Gene expression profiling of normal and ruptured canine anterior cruciate ligaments.

Abstract

OBJECTIVE: To identify genes which may be involved in the development of anterior cruciate ligament (ACL) laxity and rupture in a naturally occurring canine osteoarthritis (OA) model. DESIGN: Three groups of dog were studied: (1) dogs with ACL rupture; (2) dogs with intact ACLs from a breed predisposed to ACL rupture; (3) dogs with intact ACLs from a breed at very low risk of rupture.
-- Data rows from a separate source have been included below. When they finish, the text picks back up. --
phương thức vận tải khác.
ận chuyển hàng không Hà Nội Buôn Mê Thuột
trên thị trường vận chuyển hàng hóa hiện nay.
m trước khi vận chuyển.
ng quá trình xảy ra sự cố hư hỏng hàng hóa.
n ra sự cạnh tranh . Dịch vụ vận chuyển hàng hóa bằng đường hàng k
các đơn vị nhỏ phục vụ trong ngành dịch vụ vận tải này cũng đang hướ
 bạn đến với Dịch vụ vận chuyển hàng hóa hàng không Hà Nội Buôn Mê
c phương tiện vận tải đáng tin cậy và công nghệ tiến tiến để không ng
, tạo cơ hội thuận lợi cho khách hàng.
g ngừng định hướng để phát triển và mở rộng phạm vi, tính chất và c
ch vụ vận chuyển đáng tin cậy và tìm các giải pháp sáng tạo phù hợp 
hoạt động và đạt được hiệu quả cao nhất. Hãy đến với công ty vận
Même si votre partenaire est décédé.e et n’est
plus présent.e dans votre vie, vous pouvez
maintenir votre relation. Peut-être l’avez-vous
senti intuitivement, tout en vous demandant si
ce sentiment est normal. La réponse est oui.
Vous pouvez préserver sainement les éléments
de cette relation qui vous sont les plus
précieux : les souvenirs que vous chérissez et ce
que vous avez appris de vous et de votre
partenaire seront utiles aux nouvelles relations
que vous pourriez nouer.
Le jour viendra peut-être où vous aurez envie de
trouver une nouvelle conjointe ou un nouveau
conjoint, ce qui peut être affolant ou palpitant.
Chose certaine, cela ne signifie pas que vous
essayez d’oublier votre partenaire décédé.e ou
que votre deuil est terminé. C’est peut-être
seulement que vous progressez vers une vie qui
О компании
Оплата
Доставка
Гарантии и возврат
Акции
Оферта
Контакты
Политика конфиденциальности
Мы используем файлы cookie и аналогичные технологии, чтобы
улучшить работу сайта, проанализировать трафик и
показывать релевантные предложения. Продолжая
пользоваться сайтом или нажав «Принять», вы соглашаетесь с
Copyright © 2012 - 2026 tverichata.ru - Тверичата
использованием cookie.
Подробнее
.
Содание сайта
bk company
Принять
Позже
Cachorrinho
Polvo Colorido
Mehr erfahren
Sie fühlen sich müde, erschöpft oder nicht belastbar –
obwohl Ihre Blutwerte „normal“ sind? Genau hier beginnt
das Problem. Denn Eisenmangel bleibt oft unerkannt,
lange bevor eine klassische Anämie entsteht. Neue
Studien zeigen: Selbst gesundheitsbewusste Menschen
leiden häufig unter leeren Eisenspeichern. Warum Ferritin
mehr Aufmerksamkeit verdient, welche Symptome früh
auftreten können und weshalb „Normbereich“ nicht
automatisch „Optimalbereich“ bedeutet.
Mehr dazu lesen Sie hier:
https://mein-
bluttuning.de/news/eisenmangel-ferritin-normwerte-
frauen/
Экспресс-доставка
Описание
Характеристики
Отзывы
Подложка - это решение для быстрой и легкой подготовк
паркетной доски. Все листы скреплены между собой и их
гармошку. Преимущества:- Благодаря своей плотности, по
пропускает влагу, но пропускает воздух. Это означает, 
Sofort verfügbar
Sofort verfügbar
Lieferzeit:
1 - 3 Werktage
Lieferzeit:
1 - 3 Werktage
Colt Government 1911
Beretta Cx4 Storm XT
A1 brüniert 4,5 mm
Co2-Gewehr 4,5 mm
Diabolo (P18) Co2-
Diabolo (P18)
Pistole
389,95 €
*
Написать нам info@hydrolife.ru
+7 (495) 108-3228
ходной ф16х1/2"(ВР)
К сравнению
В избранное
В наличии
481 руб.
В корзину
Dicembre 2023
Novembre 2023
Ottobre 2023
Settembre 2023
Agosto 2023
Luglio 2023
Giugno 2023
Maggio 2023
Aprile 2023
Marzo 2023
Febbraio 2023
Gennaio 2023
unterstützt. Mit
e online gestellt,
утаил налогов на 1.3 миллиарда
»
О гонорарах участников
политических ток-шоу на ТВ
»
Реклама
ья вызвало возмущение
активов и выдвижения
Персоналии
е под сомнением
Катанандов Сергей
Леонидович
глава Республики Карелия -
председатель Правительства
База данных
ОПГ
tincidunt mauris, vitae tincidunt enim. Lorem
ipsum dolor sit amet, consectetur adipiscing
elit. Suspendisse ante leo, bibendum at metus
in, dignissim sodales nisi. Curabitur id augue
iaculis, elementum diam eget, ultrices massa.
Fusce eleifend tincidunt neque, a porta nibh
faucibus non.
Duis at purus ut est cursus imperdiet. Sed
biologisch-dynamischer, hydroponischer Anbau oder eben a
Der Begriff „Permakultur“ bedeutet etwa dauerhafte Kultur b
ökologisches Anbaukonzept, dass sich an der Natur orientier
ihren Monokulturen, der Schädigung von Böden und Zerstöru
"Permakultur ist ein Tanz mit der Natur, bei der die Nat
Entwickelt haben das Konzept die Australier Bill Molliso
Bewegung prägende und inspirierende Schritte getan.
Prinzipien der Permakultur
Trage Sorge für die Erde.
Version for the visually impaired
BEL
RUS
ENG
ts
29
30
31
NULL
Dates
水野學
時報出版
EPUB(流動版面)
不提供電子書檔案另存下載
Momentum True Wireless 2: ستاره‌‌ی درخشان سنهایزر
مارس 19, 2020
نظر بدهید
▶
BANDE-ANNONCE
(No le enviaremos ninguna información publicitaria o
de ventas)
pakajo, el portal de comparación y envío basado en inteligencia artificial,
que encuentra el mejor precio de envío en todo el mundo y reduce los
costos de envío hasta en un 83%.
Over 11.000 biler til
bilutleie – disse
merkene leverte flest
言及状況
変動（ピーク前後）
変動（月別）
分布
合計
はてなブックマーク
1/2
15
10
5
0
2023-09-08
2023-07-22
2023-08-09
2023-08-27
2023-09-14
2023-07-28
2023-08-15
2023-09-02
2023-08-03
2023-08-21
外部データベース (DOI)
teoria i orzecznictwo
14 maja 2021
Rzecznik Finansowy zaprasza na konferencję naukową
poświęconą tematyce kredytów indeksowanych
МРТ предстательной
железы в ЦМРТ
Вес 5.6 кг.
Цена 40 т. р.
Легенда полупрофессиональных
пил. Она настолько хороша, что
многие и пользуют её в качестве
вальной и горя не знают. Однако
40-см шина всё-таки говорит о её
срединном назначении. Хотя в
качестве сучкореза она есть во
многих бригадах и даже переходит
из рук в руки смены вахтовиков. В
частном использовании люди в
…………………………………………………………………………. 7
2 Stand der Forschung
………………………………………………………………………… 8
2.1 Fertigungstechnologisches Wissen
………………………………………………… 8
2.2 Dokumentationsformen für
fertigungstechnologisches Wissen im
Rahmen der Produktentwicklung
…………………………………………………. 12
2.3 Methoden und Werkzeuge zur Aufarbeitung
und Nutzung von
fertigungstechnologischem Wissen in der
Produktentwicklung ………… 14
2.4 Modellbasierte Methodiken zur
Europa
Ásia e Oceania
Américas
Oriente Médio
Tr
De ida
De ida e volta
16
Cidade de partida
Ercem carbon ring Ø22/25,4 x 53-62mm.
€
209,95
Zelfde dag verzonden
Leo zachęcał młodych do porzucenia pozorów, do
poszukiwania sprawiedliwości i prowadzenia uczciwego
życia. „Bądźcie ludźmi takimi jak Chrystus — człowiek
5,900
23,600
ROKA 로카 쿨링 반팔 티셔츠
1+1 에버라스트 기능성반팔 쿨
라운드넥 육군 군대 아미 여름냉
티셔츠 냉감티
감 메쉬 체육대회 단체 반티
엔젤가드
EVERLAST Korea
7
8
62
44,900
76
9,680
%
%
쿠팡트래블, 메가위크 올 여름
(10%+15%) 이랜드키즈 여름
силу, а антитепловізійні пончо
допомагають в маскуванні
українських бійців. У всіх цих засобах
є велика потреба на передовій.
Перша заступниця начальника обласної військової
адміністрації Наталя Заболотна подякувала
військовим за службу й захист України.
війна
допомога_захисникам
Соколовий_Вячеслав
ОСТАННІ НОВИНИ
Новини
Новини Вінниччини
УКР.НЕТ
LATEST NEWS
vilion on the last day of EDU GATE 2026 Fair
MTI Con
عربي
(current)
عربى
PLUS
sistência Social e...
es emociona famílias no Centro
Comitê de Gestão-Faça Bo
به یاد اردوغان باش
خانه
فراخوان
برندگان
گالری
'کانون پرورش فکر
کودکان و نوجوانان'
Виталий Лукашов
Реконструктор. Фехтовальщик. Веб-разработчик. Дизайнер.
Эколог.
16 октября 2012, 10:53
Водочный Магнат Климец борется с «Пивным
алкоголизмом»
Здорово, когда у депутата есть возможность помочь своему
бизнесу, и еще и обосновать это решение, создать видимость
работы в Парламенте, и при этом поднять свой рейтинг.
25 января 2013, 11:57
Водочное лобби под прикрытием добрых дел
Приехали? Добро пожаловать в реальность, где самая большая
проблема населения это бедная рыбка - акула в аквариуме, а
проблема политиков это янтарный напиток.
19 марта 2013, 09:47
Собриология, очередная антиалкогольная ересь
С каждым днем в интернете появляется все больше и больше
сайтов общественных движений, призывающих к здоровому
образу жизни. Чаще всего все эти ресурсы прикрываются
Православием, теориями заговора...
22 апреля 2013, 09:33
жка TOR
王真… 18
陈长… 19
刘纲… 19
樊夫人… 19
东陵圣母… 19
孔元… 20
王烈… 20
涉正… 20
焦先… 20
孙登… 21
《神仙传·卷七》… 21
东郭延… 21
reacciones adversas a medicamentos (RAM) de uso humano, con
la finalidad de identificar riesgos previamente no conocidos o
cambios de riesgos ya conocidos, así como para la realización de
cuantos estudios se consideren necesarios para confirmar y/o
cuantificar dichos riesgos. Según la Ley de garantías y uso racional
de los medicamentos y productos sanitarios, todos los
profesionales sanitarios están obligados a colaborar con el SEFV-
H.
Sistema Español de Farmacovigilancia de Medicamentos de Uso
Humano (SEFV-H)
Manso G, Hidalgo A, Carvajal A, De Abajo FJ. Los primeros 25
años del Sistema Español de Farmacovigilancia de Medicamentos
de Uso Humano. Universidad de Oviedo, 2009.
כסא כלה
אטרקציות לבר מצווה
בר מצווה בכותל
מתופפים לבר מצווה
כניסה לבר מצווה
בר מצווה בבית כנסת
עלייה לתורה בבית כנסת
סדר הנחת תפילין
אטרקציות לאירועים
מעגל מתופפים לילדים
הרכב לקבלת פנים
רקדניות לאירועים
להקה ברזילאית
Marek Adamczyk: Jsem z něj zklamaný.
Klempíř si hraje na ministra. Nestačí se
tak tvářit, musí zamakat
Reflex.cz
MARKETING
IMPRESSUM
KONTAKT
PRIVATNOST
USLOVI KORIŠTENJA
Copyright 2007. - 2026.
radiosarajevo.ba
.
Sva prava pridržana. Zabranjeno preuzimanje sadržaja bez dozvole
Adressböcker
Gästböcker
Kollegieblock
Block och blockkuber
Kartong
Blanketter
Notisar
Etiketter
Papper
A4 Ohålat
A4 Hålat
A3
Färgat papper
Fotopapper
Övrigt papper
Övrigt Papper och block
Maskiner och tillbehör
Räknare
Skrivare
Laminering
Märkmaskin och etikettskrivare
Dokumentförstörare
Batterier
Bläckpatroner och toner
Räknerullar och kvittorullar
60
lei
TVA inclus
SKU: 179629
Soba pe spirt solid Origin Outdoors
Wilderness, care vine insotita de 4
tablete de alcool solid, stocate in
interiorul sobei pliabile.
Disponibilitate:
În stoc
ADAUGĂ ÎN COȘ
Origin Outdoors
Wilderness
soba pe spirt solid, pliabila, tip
The transcriptomes of the ACLs from each group were compared using a whole genome microarray and quantitative reverse transcriptase polymerase chain reaction. Differential gene expression in ruptured canine ACLs was compared with that published in the literature for ruptured human ACLs. RESULTS: No significant differences were identified between the gene expression profiles of normal ACLs of a breed predisposed to ACL rupture when compared to a breed relatively resistant to ACL rupture. A general pattern of increased protease and extracellular structural matrix gene expression was identified in the ruptured ACLs when compared to intact ACLs. The gene expression profiles of ruptured canine ACLs demonstrate similar patterns to those previously reported for ruptured human ACLs. CONCLUSIONS: A transcriptomic basis to breed specific risk for the development of canine ACL rupture was not identified. Although changes in matrix associated gene expression in the ruptured ACL are similar between humans and dogs, the molecular events which may predispose to ACL laxity and rupture were not defined.